Falling Object Simulator – Simulation & Concurrency



As part of my MSC Computer Science degree, the Simulation & Concurrency module was probably the most intense module on the course, tasking us to produce a physics engine from scratch with robust network and multi-threading integration in order to implement a simulation of balls falling into a box, with removable trays and also a cloth simulated net.

Having done only a little previous physics programming for ‘The Column’, I set about researching the topic since implementing a solid and robust physics engine is no trivial task, even without a networking element. Although I found several good sources, for specific elements, Ian Millington’s ‘Game Physics Engine Development’ was an excellent book that covered many aspects of getting a basic physics engine up and running. I promptly devoured about a third of the book during this project though it lacks any real depth on collision detection and doesn’t real cover cloth simulation as I recall.

In the end I received 87% for the ACW which I’m pleased with. With more time I would have implemented rigid body motion but this second semester of the MSc has been pretty insane in terms of work load, mainly due to the fact that the UK carries out MSc degrees in a single year, rather then 2 like everywhere else in the world! Additionally, the University of Hull’s MSc degree is extremely practical, which although I find preferable to more theoretical based degrees (how better to learn then via implementation?) does result in a heavy work load. The good side is that if you put the work in, your get an extensive portfolio at the end of the degree.

Project Description:

The result of the project was a multi-threaded interactive falling object simulator developed from scratch using C++ and DirectX 11. The physics engine is a mass aggregate system using particles i.e. no rigid body motion. It features simple sphere and plane based collision detection and interpenetration resolution.

Each tray features different friction and elasticity attributes as per the specification.

An advanced feature is the cloth simulation for the net made using a lattice of spring constraints (Hook’s law) with four anchored corners.

Net collision detection is made using small spheres mapped to the vertices of the net, this however means I had to make the springs quite rigid to stop balls from forcing their way in-between the vertices hence the cloth is not very fluid or fluttery.

Without rigid body dynamics to get the cube rotations I used rod constraints connected to each vertex of the cube. This is a simple way to get rotations using just particles.

Rendering and physics integration are performed on separate threads, with an additional 3 threads for handling network. Rendering frame rate is hence independent from the simulation and both can be changed to run at a specific target rate.

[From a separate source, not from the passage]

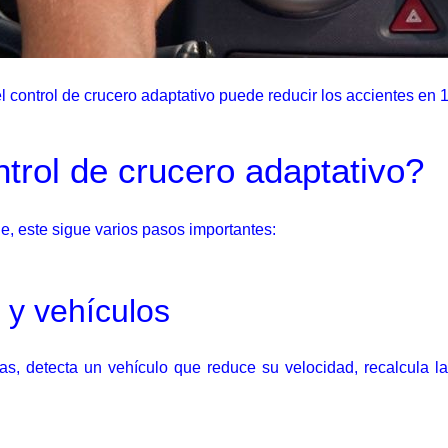
l control de crucero adaptativo puede reducir los accientes en 
trol de crucero adaptativo?
ne, este sigue varios pasos importantes:
s y vehículos
as, detecta un vehículo que reduce su velocidad, recalcula la d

Not shown in the video, but being a significant part of the project is the peer-to-peer network aspect. The program can be run on 2 peers, each peer will communicate and synchronise the simulation using linear interpolation of the scenes physics data. Each peer can be interacted with i.e. camera can be moved independently (think multiplayer) and commands such as open/close tray and spawn ball is communicated across the network to each peer. Network coding was done using Winsock. UDP broadcasting was used purely for peer detection and TCP for data transmission. Packet loss and latency resilience was also implemented.